*** Opening THE INPUT ***

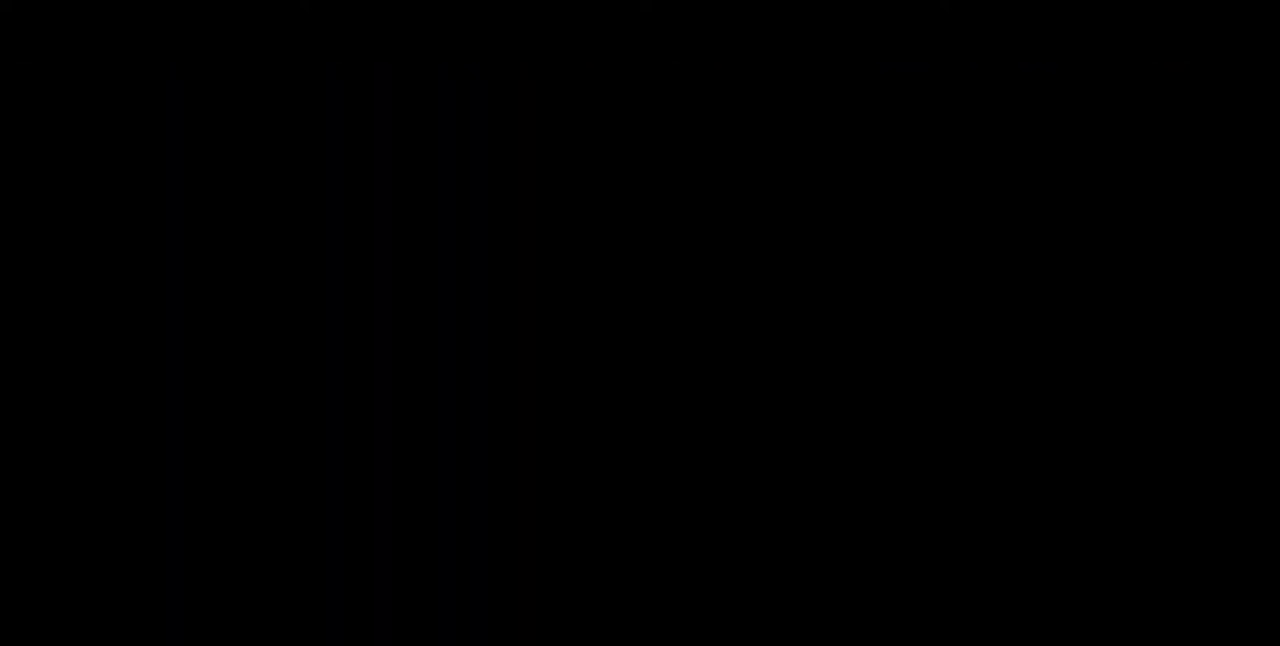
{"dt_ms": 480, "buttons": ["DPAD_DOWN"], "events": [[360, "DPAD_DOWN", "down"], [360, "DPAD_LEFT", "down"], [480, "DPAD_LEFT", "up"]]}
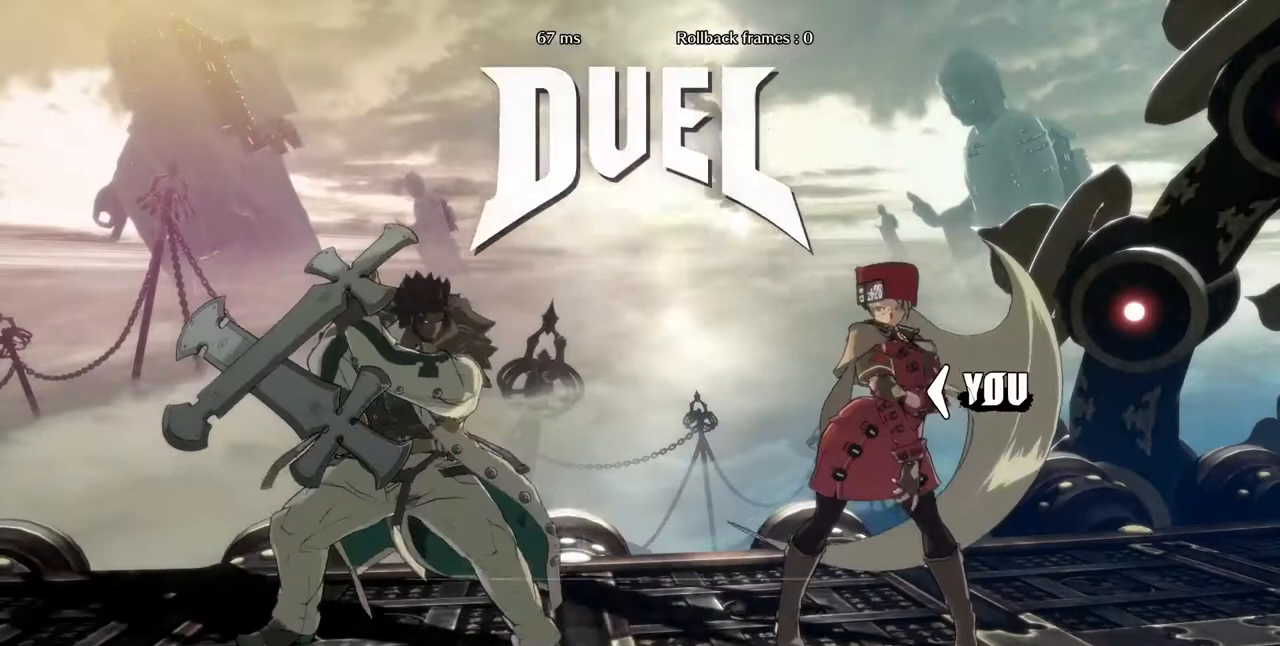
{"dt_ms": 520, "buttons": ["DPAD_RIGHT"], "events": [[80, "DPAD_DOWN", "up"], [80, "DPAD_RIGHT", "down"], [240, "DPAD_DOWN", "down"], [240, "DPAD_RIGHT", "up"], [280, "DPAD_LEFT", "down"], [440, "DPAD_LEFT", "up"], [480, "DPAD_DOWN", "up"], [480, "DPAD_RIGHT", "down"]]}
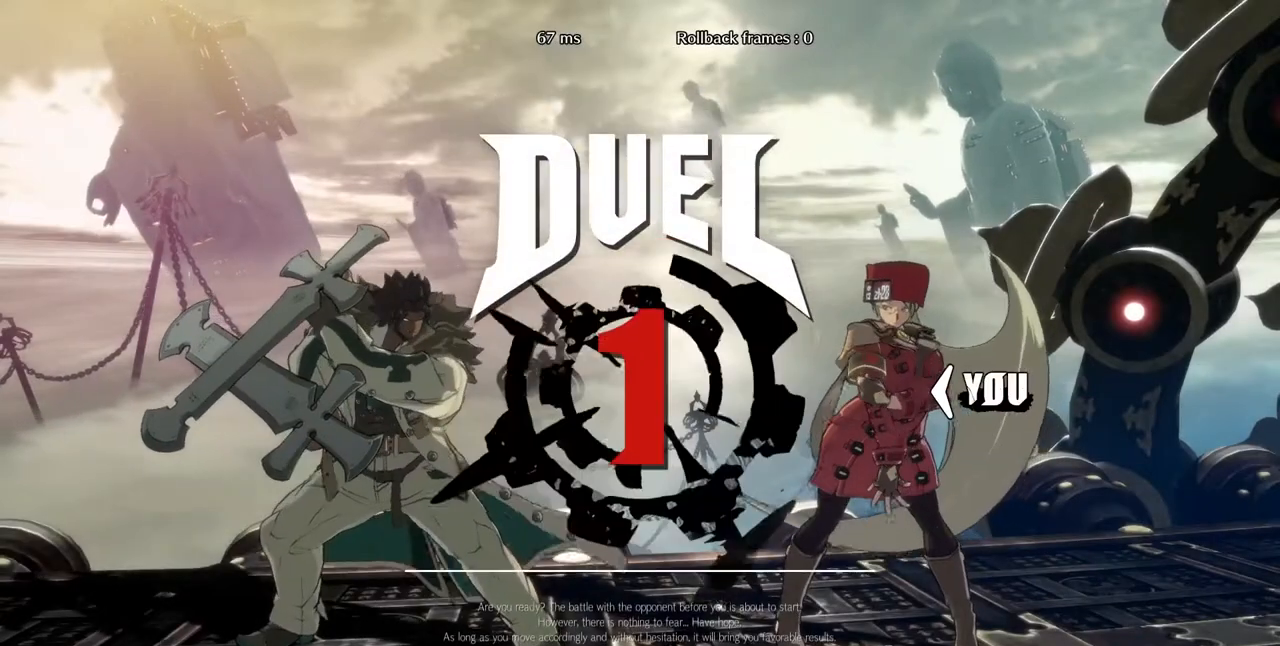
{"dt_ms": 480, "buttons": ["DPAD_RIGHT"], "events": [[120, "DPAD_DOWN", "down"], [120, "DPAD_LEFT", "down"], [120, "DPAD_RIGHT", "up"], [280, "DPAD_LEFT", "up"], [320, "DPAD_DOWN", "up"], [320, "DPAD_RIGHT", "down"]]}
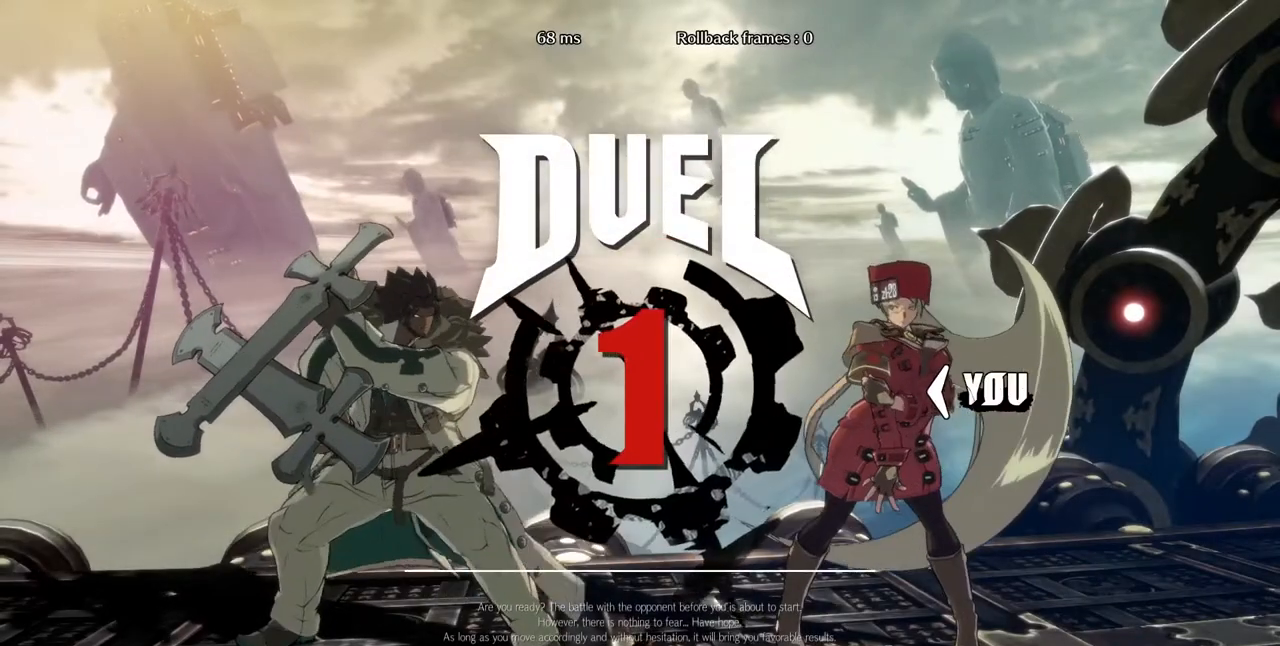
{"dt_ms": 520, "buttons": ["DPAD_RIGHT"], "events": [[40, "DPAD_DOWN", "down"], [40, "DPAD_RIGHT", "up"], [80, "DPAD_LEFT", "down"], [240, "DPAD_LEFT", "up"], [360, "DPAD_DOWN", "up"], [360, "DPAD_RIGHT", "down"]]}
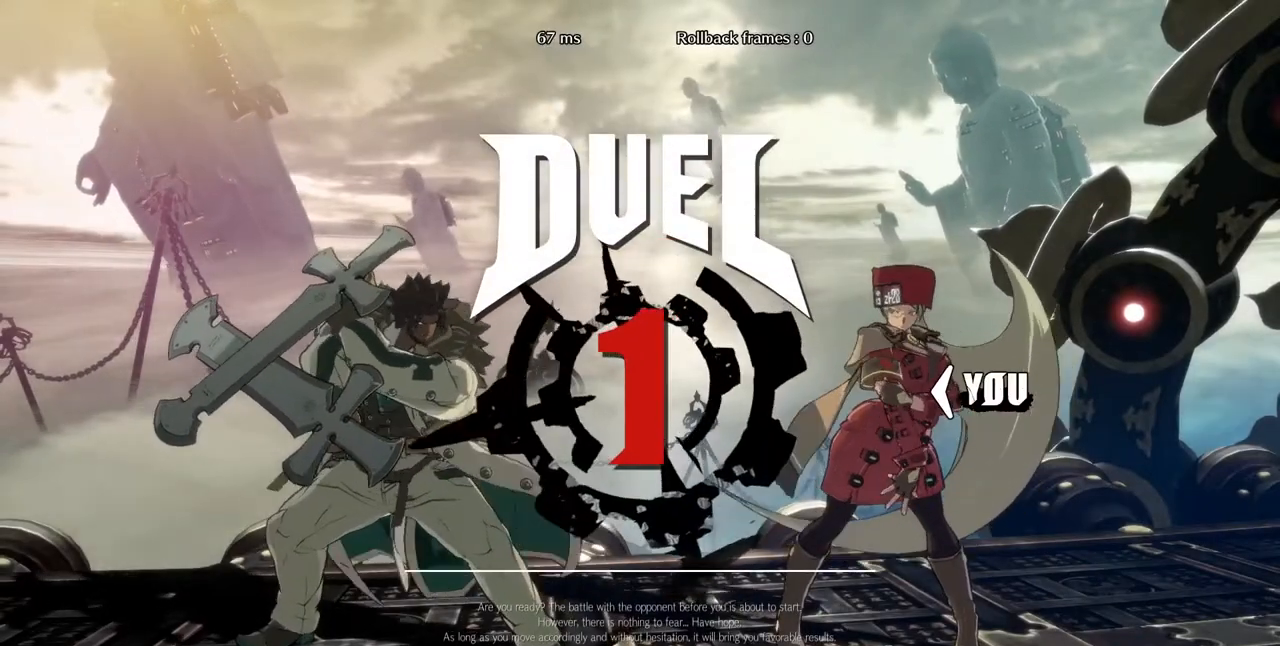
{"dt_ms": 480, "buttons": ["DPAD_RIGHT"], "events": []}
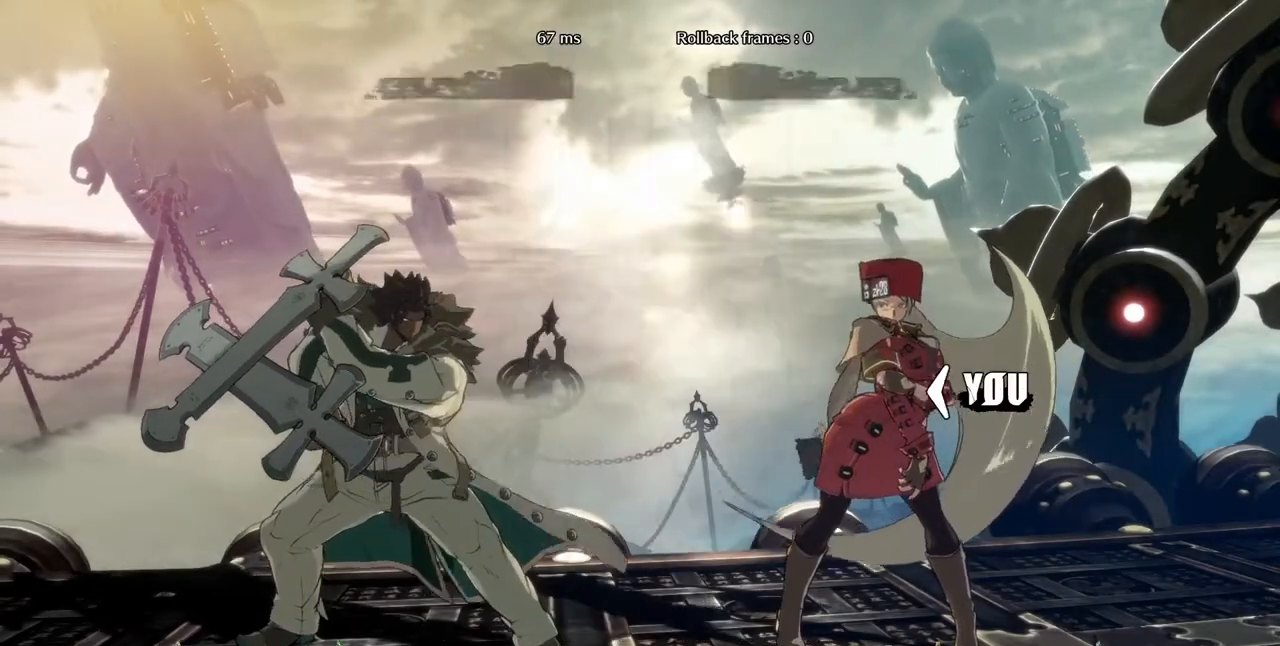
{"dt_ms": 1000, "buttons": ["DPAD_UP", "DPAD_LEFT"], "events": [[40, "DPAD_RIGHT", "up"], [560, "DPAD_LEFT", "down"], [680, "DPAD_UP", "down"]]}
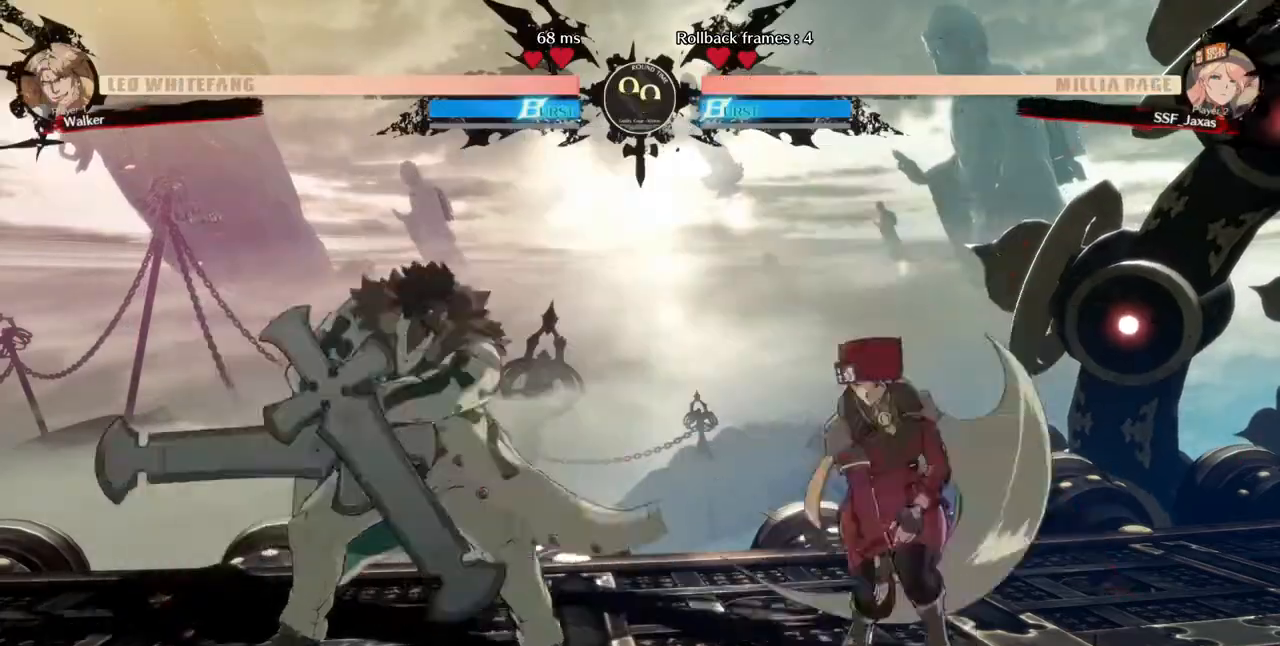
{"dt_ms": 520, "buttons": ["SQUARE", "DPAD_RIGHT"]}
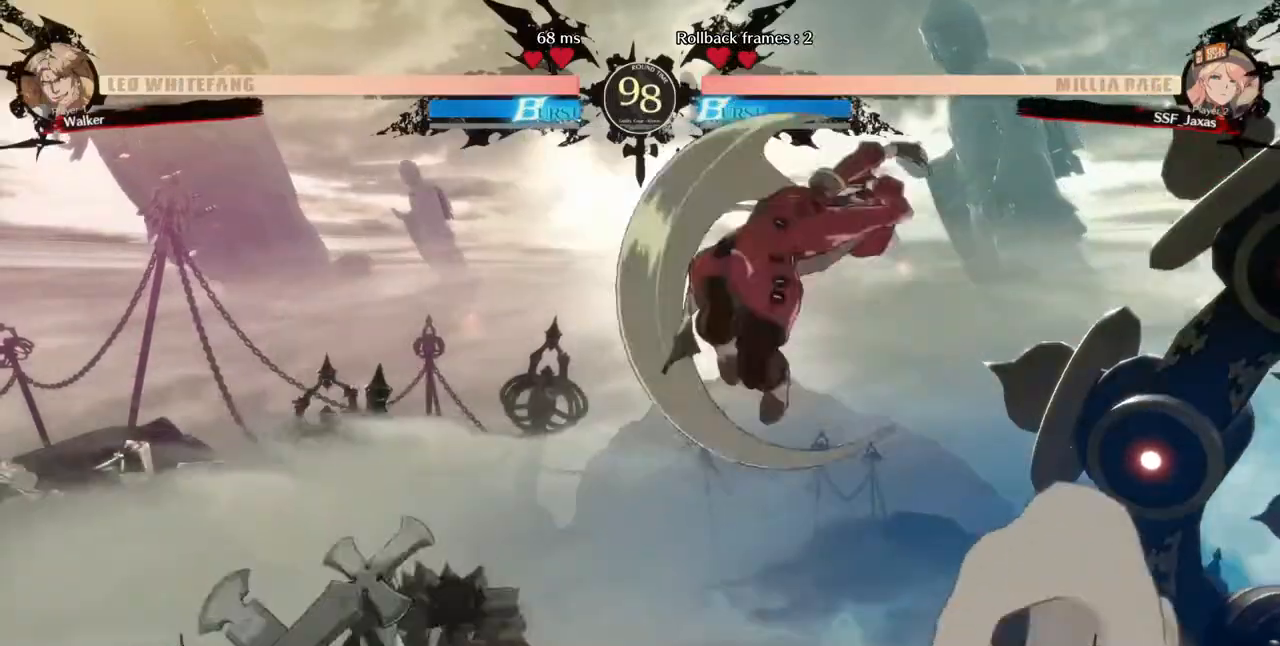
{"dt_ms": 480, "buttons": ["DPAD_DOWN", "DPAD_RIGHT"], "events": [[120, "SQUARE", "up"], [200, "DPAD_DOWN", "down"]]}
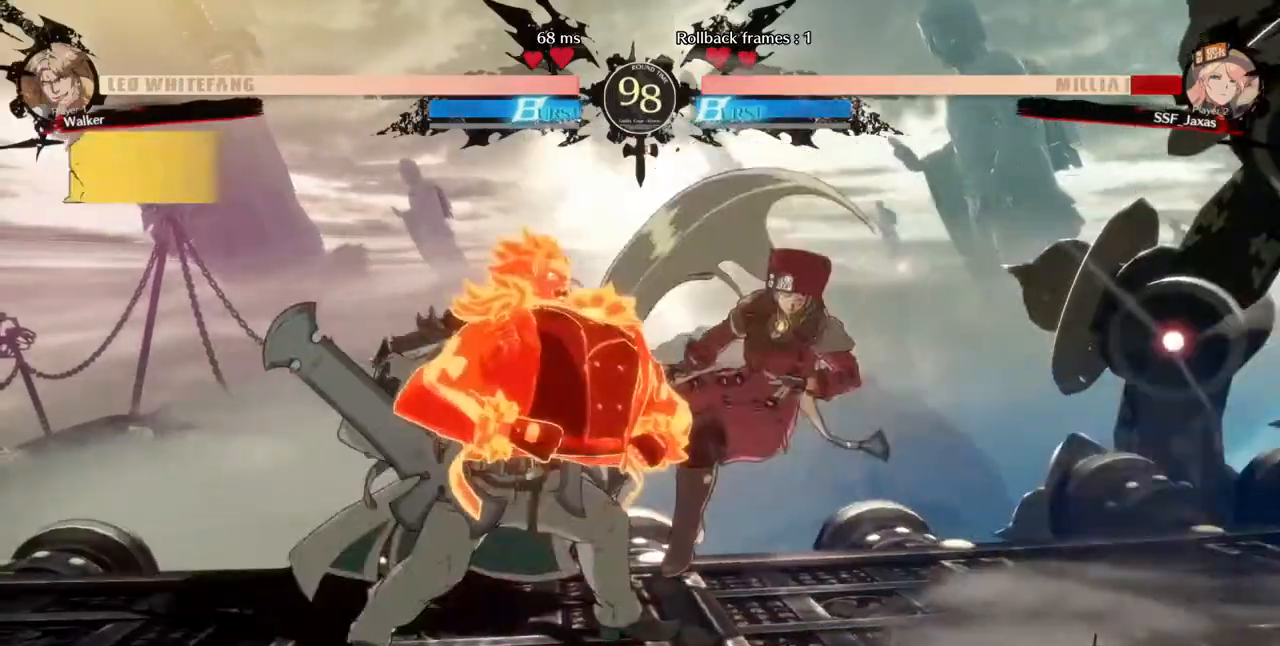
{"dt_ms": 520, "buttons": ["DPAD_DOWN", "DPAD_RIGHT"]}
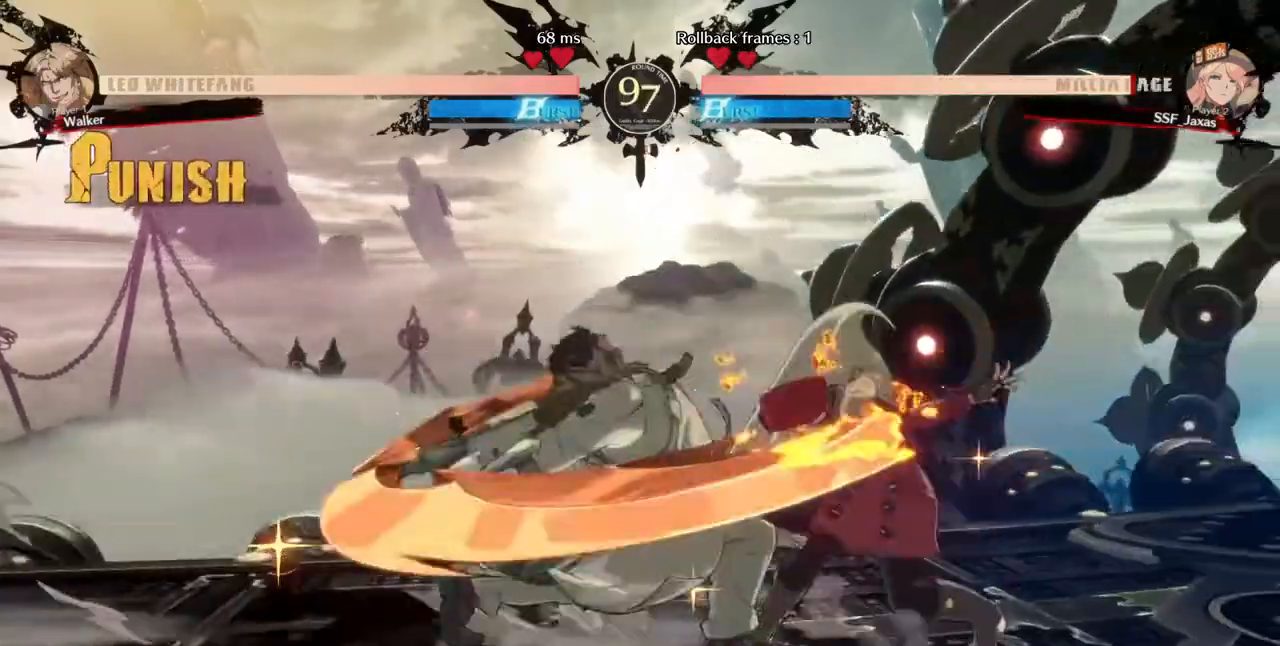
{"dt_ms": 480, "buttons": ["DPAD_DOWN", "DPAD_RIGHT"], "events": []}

*** Closing THE INPUT ***

• WORK ITEM: Set down every line of the entries above again, exactly as written, but not the pictures.

• PROBLEM SOLUTION:
{"dt_ms": 480, "buttons": ["DPAD_DOWN"], "events": [[360, "DPAD_DOWN", "down"], [360, "DPAD_LEFT", "down"], [480, "DPAD_LEFT", "up"]]}
{"dt_ms": 520, "buttons": ["DPAD_RIGHT"], "events": [[80, "DPAD_DOWN", "up"], [80, "DPAD_RIGHT", "down"], [240, "DPAD_DOWN", "down"], [240, "DPAD_RIGHT", "up"], [280, "DPAD_LEFT", "down"], [440, "DPAD_LEFT", "up"], [480, "DPAD_DOWN", "up"], [480, "DPAD_RIGHT", "down"]]}
{"dt_ms": 480, "buttons": ["DPAD_RIGHT"], "events": [[120, "DPAD_DOWN", "down"], [120, "DPAD_LEFT", "down"], [120, "DPAD_RIGHT", "up"], [280, "DPAD_LEFT", "up"], [320, "DPAD_DOWN", "up"], [320, "DPAD_RIGHT", "down"]]}
{"dt_ms": 520, "buttons": ["DPAD_RIGHT"], "events": [[40, "DPAD_DOWN", "down"], [40, "DPAD_RIGHT", "up"], [80, "DPAD_LEFT", "down"], [240, "DPAD_LEFT", "up"], [360, "DPAD_DOWN", "up"], [360, "DPAD_RIGHT", "down"]]}
{"dt_ms": 480, "buttons": ["DPAD_RIGHT"], "events": []}
{"dt_ms": 1000, "buttons": ["DPAD_UP", "DPAD_LEFT"], "events": [[40, "DPAD_RIGHT", "up"], [560, "DPAD_LEFT", "down"], [680, "DPAD_UP", "down"]]}
{"dt_ms": 520, "buttons": ["SQUARE", "DPAD_RIGHT"]}
{"dt_ms": 480, "buttons": ["DPAD_DOWN", "DPAD_RIGHT"], "events": [[120, "SQUARE", "up"], [200, "DPAD_DOWN", "down"]]}
{"dt_ms": 520, "buttons": ["DPAD_DOWN", "DPAD_RIGHT"]}
{"dt_ms": 480, "buttons": ["DPAD_DOWN", "DPAD_RIGHT"], "events": []}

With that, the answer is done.